# TRECHO DE ORIGEM
* * * *
Dois dos mais importantes templos católicos romanos de Mato Grosso, a Catedral Basílica do Senhor Bom Jesus de Cuiabá (mais conhecida como Igreja Matriz, a primeira construída aqui) e o Santuário de Nossa Senhora Auxiliadora (aquela do Colégio São Gonçalo) mantêm em suas dependências jazigos com restos mortais de várias dezenas de figuras históricas, como os bandeirantes fundadores Pascoal Moreira Cabral Leme e Miguel Sutil de Oliveira, além de vários de nossos maiores líderes religiosos, como Dom José Antonio dos Reis (que dá nome à praça Bispo Dom José) e Dom Francisco de Aquino Correa (sim, o mesmo do nome do bairro).
* * * *
# INSTRUÇÕES
A – Relacione todas as figuras históricas nomeadas no trecho sobre os templos de Cuiabá como sepultadas nesses locais.
B – Segundo o trecho sobre os templos de Cuiabá, por qual nome é mais conhecida a Catedral Basílica do Senhor Bom Jesus de Cuiabá?
Os registros não têm qualquer relação com esta atividade.
* * * *
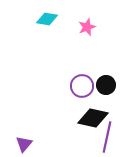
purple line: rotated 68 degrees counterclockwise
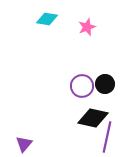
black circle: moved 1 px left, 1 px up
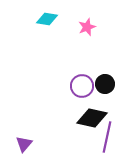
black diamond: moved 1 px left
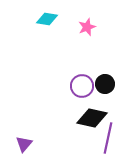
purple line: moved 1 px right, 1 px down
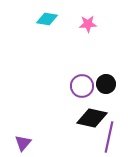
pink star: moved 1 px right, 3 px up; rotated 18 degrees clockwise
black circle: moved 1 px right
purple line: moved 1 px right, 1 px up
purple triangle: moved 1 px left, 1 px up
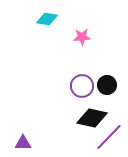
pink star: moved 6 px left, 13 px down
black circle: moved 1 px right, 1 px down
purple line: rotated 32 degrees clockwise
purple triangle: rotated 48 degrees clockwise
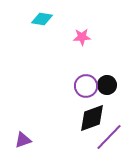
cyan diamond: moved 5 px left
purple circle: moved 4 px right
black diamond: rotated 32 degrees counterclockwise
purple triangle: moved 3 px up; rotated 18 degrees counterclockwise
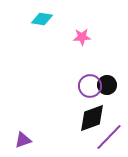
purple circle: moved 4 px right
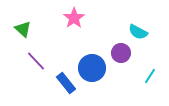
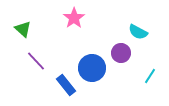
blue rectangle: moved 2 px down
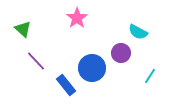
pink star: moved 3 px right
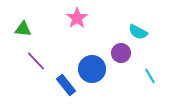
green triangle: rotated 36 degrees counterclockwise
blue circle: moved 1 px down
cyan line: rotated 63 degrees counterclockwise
* * * *
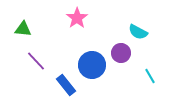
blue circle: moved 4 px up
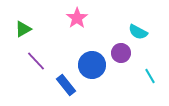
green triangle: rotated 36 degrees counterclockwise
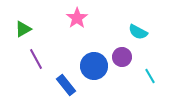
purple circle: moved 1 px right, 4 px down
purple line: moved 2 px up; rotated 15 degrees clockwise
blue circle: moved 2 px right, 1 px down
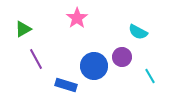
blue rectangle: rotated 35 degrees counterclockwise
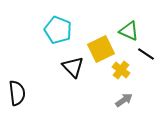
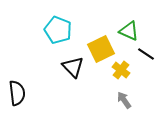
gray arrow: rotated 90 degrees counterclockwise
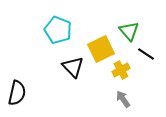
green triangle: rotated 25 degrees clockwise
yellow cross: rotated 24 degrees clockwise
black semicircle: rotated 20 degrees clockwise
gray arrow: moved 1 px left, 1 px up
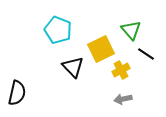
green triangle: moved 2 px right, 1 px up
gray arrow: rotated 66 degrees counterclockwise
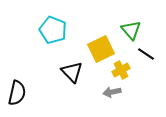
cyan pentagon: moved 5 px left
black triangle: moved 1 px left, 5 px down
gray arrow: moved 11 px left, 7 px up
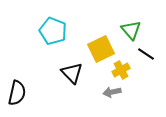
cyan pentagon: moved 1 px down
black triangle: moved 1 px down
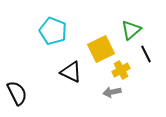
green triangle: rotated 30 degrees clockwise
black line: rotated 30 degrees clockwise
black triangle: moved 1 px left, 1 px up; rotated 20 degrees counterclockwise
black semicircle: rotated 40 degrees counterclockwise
* * * *
# RESPOSTAS FORNECIDAS
A –
Pascoal Moreira Cabral Leme
Miguel Sutil de Oliveira
Dom José Antonio dos Reis
Dom Francisco de Aquino Correa

B – Igreja Matriz.